Memory and Processing: Large AWS accounts with complex IAM structures require significant processing power to map all relationships. Monitor SGNL’s resource usage during initial synchronization and consider breaking very large synchronizations into smaller batches if necessary.
Network Connectivity: Ensure that SGNL can reach AWS API endpoints consistently. Network issues or DNS resolution problems can cause intermittent synchronization failures that may be difficult to diagnose.
Once your AWS integration is successfully configured and synchronized, you can leverage the comprehensive IAM data in sophisticated SGNL policies that bridge cloud and on-premises access decisions.

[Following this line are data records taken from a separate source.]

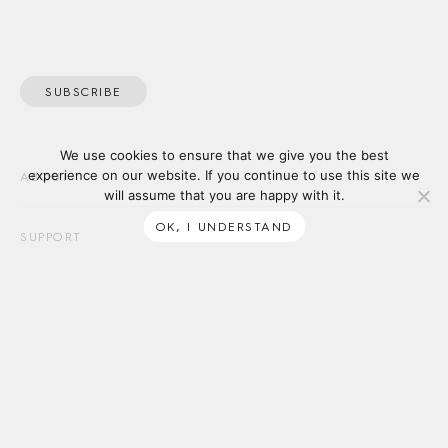
SUBSCRIBE
We use cookies to ensure that we give you the best
experience on our website. If you continue to use this site we
ABOUT
will assume that you are happy with it.
OK, I UNDERSTAND
SUPPORT
Tait acknowledges the Traditional Owners of the lands on which
we work, and we pay our respects to Elders past and present. We
recognise First Nations’ continued connection to land and waters,
and thank them for their ongoing custodianship of our diverse &
unique ecosystems across the continent.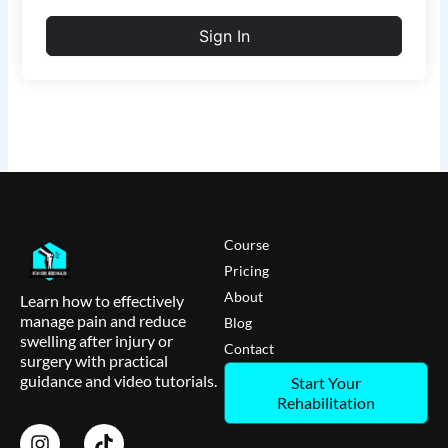
Sign In
Course
Pricing
About
Learn how to effectively
manage pain and reduce
Blog
swelling after injury or
Contact
surgery with practical
guidance and video tutorials.
Start Your
Rehabilitation
I
T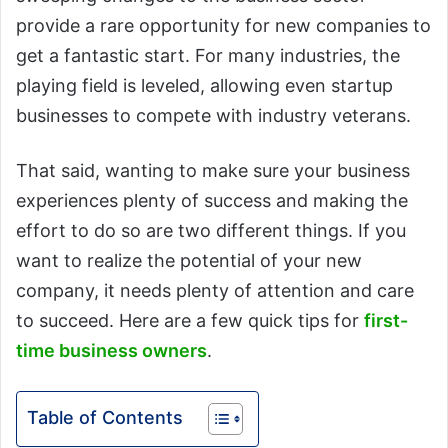
provide a rare opportunity for new companies to
get a fantastic start. For many industries, the
playing field is leveled, allowing even startup
businesses to compete with industry veterans.
That said, wanting to make sure your business
experiences plenty of success and making the
effort to do so are two different things. If you
want to realize the potential of your new
company, it needs plenty of attention and care
to succeed. Here are a few quick tips for
first-
time business owners
.
Table of Contents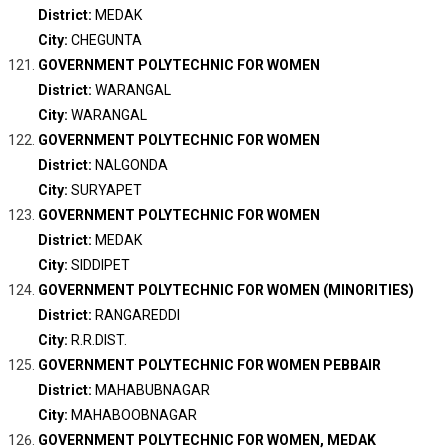
District:
MEDAK
City:
CHEGUNTA
GOVERNMENT POLYTECHNIC FOR WOMEN
District:
WARANGAL
City:
WARANGAL
GOVERNMENT POLYTECHNIC FOR WOMEN
District:
NALGONDA
City:
SURYAPET
GOVERNMENT POLYTECHNIC FOR WOMEN
District:
MEDAK
City:
SIDDIPET
GOVERNMENT POLYTECHNIC FOR WOMEN (MINORITIES)
District:
RANGAREDDI
City:
R.R.DIST.
GOVERNMENT POLYTECHNIC FOR WOMEN PEBBAIR
District:
MAHABUBNAGAR
City:
MAHABOOBNAGAR
GOVERNMENT POLYTECHNIC FOR WOMEN, MEDAK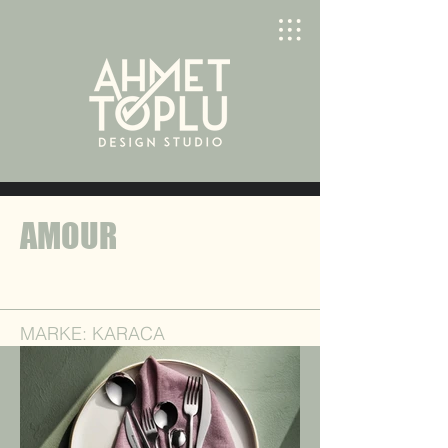
AMOUR
MARKE: KARACA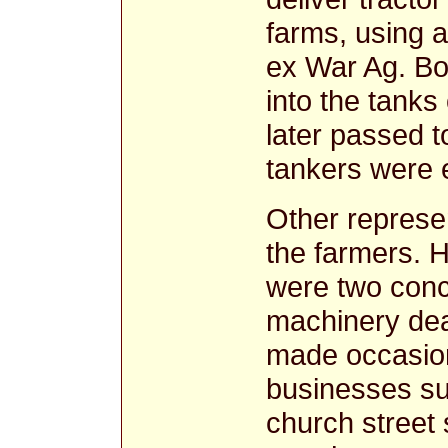
farms, using a
ex War Ag. B
into the tanks
later passed 
tankers were 
Other represen
the farmers. 
were two conce
machinery dea
made occasion
businesses su
church street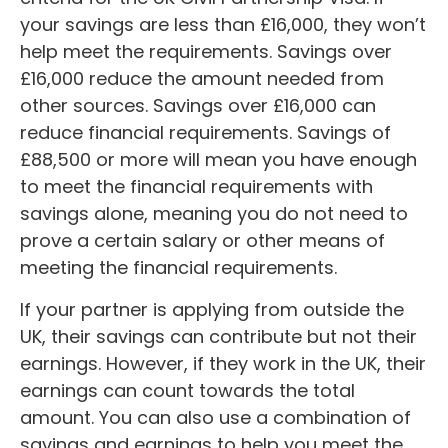
your savings are less than £16,000, they won’t
help meet the requirements. Savings over
£16,000 reduce the amount needed from
other sources. Savings over £16,000 can
reduce financial requirements. Savings of
£88,500 or more will mean you have enough
to meet the financial requirements with
savings alone, meaning you do not need to
prove a certain salary or other means of
meeting the financial requirements.
If your partner is applying from outside the
UK, their savings can contribute but not their
earnings. However, if they work in the UK, their
earnings can count towards the total
amount. You can also use a combination of
savings and earnings to help you meet the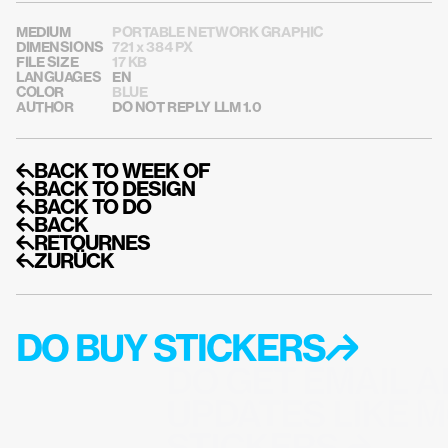
MEDIUM
PORTABLE NETWORK GRAPHIC
DIMENSIONS
721 x 384 PX
FILE SIZE
17 KB
LANGUAGES
EN
COLOR
BLUE
AUTHOR
DO NOT REPLY LLM 1.0
↰BACK TO WEEK OF
↰BACK TO DESIGN
↰BACK TO DO
↰BACK
↰RETOURNES
↰ZURÜCK
DO BUY STICKERS↱
DO GET EMAIL A
UPDATES LIKE M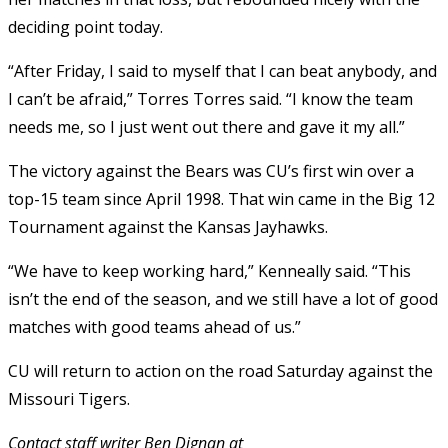
deciding point today.
“After Friday, I said to myself that I can beat anybody, and
I can’t be afraid,” Torres Torres said. “I know the team
needs me, so I just went out there and gave it my all.”
The victory against the Bears was CU’s first win over a
top-15 team since April 1998. That win came in the Big 12
Tournament against the Kansas Jayhawks.
“We have to keep working hard,” Kenneally said. “This
isn’t the end of the season, and we still have a lot of good
matches with good teams ahead of us.”
CU will return to action on the road Saturday against the
Missouri Tigers.
Contact staff writer Ben Dignan at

Role-Based Access Control: Use AWS role information to create policies that grant access to external resources based on AWS role assignments. For example, users who can assume specific AWS roles might be granted corresponding access to on-premises systems or third-party applications.
Policy-Driven Permissions: Leverage AWS policy attachments to inform access decisions in other systems. Users with specific AWS managed policies might automatically receive related permissions in connected applications, creating consistent permission models across your infrastructure.
Group-Based Organization: Use AWS group memberships to extend organizational structure into other systems. AWS groups that represent departments or teams can inform access policies for non-AWS resources, maintaining consistent organizational boundaries.
Federated Identity Integration: For organizations using AWS as an identity hub, the identity provider information can inform policies about how users authenticate and what external identity systems they originate from. This enables policies that consider the full identity chain from external providers through AWS to target resources.
Temporal Access Patterns: Use AWS usage information such as last login dates and role usage patterns to create dynamic access policies that consider user activity levels and role utilization patterns when making access decisions.
For comprehensive guidance on creating policies with AWS identity data, refer to the SGNL Policy Management documentation. For understanding how AWS entities relate to other identity systems in your environment, review the Entities and Relationships guide.